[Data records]
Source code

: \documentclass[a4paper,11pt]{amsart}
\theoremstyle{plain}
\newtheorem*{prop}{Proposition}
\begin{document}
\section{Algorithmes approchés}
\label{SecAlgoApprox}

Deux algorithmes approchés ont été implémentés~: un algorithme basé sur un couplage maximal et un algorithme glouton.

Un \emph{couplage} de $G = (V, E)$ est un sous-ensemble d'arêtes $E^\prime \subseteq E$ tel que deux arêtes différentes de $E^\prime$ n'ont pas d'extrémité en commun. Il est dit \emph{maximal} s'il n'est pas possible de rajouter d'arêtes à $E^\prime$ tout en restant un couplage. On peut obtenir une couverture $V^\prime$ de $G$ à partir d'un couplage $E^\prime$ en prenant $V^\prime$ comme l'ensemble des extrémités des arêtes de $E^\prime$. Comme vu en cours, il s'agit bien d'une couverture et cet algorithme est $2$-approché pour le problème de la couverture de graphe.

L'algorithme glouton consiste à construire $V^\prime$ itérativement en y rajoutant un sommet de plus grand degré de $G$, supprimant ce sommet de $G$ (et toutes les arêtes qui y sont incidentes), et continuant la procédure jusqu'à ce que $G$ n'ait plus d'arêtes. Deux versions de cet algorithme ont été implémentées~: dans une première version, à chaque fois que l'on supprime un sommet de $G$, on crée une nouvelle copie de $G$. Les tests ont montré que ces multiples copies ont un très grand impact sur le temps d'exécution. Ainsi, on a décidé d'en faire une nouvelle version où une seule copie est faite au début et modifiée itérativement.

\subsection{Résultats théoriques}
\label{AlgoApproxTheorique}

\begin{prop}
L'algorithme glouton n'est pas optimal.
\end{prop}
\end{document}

◆ **Task to complete**: An exact retyping of every line in the records is needed.

◆ **Your solution**:
Source code

: \documentclass[a4paper,11pt]{amsart}
\theoremstyle{plain}
\newtheorem*{prop}{Proposition}
\begin{document}
\section{Algorithmes approchés}
\label{SecAlgoApprox}

Deux algorithmes approchés ont été implémentés~: un algorithme basé sur un couplage maximal et un algorithme glouton.

Un \emph{couplage} de $G = (V, E)$ est un sous-ensemble d'arêtes $E^\prime \subseteq E$ tel que deux arêtes différentes de $E^\prime$ n'ont pas d'extrémité en commun. Il est dit \emph{maximal} s'il n'est pas possible de rajouter d'arêtes à $E^\prime$ tout en restant un couplage. On peut obtenir une couverture $V^\prime$ de $G$ à partir d'un couplage $E^\prime$ en prenant $V^\prime$ comme l'ensemble des extrémités des arêtes de $E^\prime$. Comme vu en cours, il s'agit bien d'une couverture et cet algorithme est $2$-approché pour le problème de la couverture de graphe.

L'algorithme glouton consiste à construire $V^\prime$ itérativement en y rajoutant un sommet de plus grand degré de $G$, supprimant ce sommet de $G$ (et toutes les arêtes qui y sont incidentes), et continuant la procédure jusqu'à ce que $G$ n'ait plus d'arêtes. Deux versions de cet algorithme ont été implémentées~: dans une première version, à chaque fois que l'on supprime un sommet de $G$, on crée une nouvelle copie de $G$. Les tests ont montré que ces multiples copies ont un très grand impact sur le temps d'exécution. Ainsi, on a décidé d'en faire une nouvelle version où une seule copie est faite au début et modifiée itérativement.

\subsection{Résultats théoriques}
\label{AlgoApproxTheorique}

\begin{prop}
L'algorithme glouton n'est pas optimal.
\end{prop}
\end{document}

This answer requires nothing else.